STORED DATA
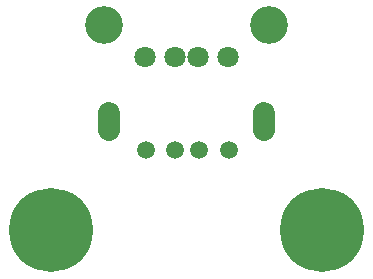
<source format=gts>
G04 Layer: TopSolderMaskLayer*
G04 EasyEDA v6.5.1, 2022-06-13 06:58:02*
G04 a67cddfb3fce44daa9051d46cbbcc19f,10*
G04 Gerber Generator version 0.2*
G04 Scale: 100 percent, Rotated: No, Reflected: No *
G04 Dimensions in millimeters *
G04 leading zeros omitted , absolute positions ,4 integer and 5 decimal *
%FSLAX45Y45*%
%MOMM*%

%ADD20C,1.9016*%
%ADD21C,1.5016*%
%ADD22C,3.2016*%
%ADD23C,1.8016*%
%ADD24C,7.1016*%

%LPD*%
D20*
X2657099Y1350004D02*
G01*
X2657099Y1490004D01*
X1342903Y1350004D02*
G01*
X1342903Y1490004D01*
D21*
G01*
X2355093Y1180000D03*
G01*
X1655323Y1180000D03*
G01*
X2105157Y1180000D03*
G01*
X1905259Y1180000D03*
D22*
G01*
X1299956Y2235555D03*
G01*
X2699953Y2235555D03*
D23*
G01*
X2349967Y1964537D03*
G01*
X2099955Y1964537D03*
G01*
X1899955Y1964537D03*
G01*
X1649968Y1964537D03*
D24*
G01*
X850000Y499998D03*
G01*
X3149998Y499998D03*
M02*

</source>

TASK BRIEF
Return the entries unchanged, save for the pictures, which do not belong in the copy.

SOLUTION FOR THIS PROBLEM
<source format=gts>
G04 Layer: TopSolderMaskLayer*
G04 EasyEDA v6.5.1, 2022-06-13 06:58:02*
G04 a67cddfb3fce44daa9051d46cbbcc19f,10*
G04 Gerber Generator version 0.2*
G04 Scale: 100 percent, Rotated: No, Reflected: No *
G04 Dimensions in millimeters *
G04 leading zeros omitted , absolute positions ,4 integer and 5 decimal *
%FSLAX45Y45*%
%MOMM*%

%ADD20C,1.9016*%
%ADD21C,1.5016*%
%ADD22C,3.2016*%
%ADD23C,1.8016*%
%ADD24C,7.1016*%

%LPD*%
D20*
X2657099Y1350004D02*
G01*
X2657099Y1490004D01*
X1342903Y1350004D02*
G01*
X1342903Y1490004D01*
D21*
G01*
X2355093Y1180000D03*
G01*
X1655323Y1180000D03*
G01*
X2105157Y1180000D03*
G01*
X1905259Y1180000D03*
D22*
G01*
X1299956Y2235555D03*
G01*
X2699953Y2235555D03*
D23*
G01*
X2349967Y1964537D03*
G01*
X2099955Y1964537D03*
G01*
X1899955Y1964537D03*
G01*
X1649968Y1964537D03*
D24*
G01*
X850000Y499998D03*
G01*
X3149998Y499998D03*
M02*

</source>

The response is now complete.